- Wernyol Location within South Sudan
- Coordinates: 7°19′55″N 31°24′49″E﻿ / ﻿7.33194°N 31.41361°E
- Country: South Sudan
- Region: Greater Upper Nile
- State: Jonglei State
- County: Twic East County
- Payam: Lith Payam

= Wernyol =

Wernyol is the largest town in the Twic East County of Jonglei State in the Greater Upper Nile region of South Sudan. It is in the center of Jonglei state and close to the White Nile River.

==Population==
An approximate population of 35,000 people live in and around Wernyol. There are many tribes living in former Lith community, which consists of Kongor, Adhiok, Ayual, Dacheck, Awulian and Abek. Lith Payam headquarters is Wernyol, which consists of two tribes: Adhiok and Abek.

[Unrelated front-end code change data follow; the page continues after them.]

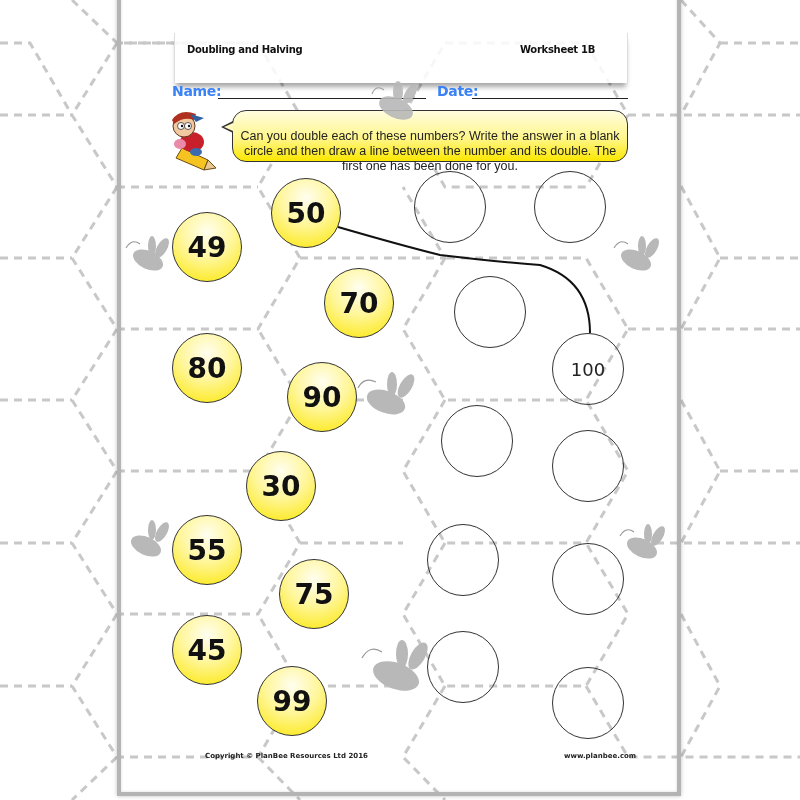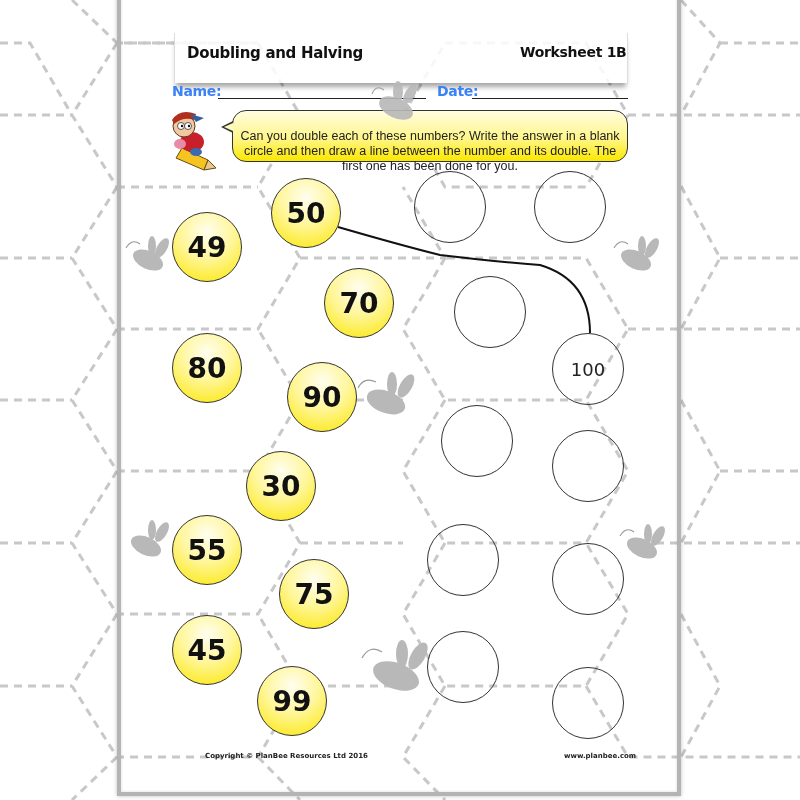--- a/index.html
+++ b/index.html
@@ -19,24 +19,24 @@
       box-sizing: border-box;
     }
     .title-box {
       position: absolute; left: 174px; top: 33px; width: 452px; height: 50px;
       background: rgba(255,255,255,0.85);
       border-left: 1px solid #ddd; border-right: 1px solid #ddd;
       box-shadow: 0 6px 5px -2px rgba(0,0,0,0.35);
     }
     .title-left, .title-right {
       position: absolute; top: 44px; font-family: "DejaVu Sans", sans-serif;
-      font-weight: bold; font-size: 15px; color: #111; letter-spacing: -0.3px;
+      font-weight: bold; font-size: 10px; color: #111; letter-spacing: -0.3px;
     }
     .title-left { left: 187px; }
-    .title-right { left: 520px; font-size: 14px; }
+    .title-right { left: 520px; font-size: 10px; }
     .field-label {
       position: absolute; top: 83px; font-weight: bold; font-size: 14px; color: #3b82f6;
       letter-spacing: -0.3px;
     }
     .field-line { position: absolute; top: 98px; height: 0; border-bottom: 1px solid #222; }
     .bubble {
       position: absolute; left: 232px; top: 110px; width: 396px; height: 52px;
       border: 1.5px solid #333; border-radius: 14px;
       background: linear-gradient(#fffde0 0%, #fff68a 55%, #fbe700 100%);
       box-sizing: border-box;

Wernyol is the seat of the Anglican Diocese of Wernyol belonging to the Province of the Episcopal Church of South Sudan.

==Climate==
Wernyol city's climate is divided into four seasons the wet rainy (winter), hot dry (summer), spring, and the autumn.

==Industry==
The main industry in Wernyol city is agriculture. Many people are farmers who keep cattle, sheep and poultry. Others are fishermen on the White Nile River.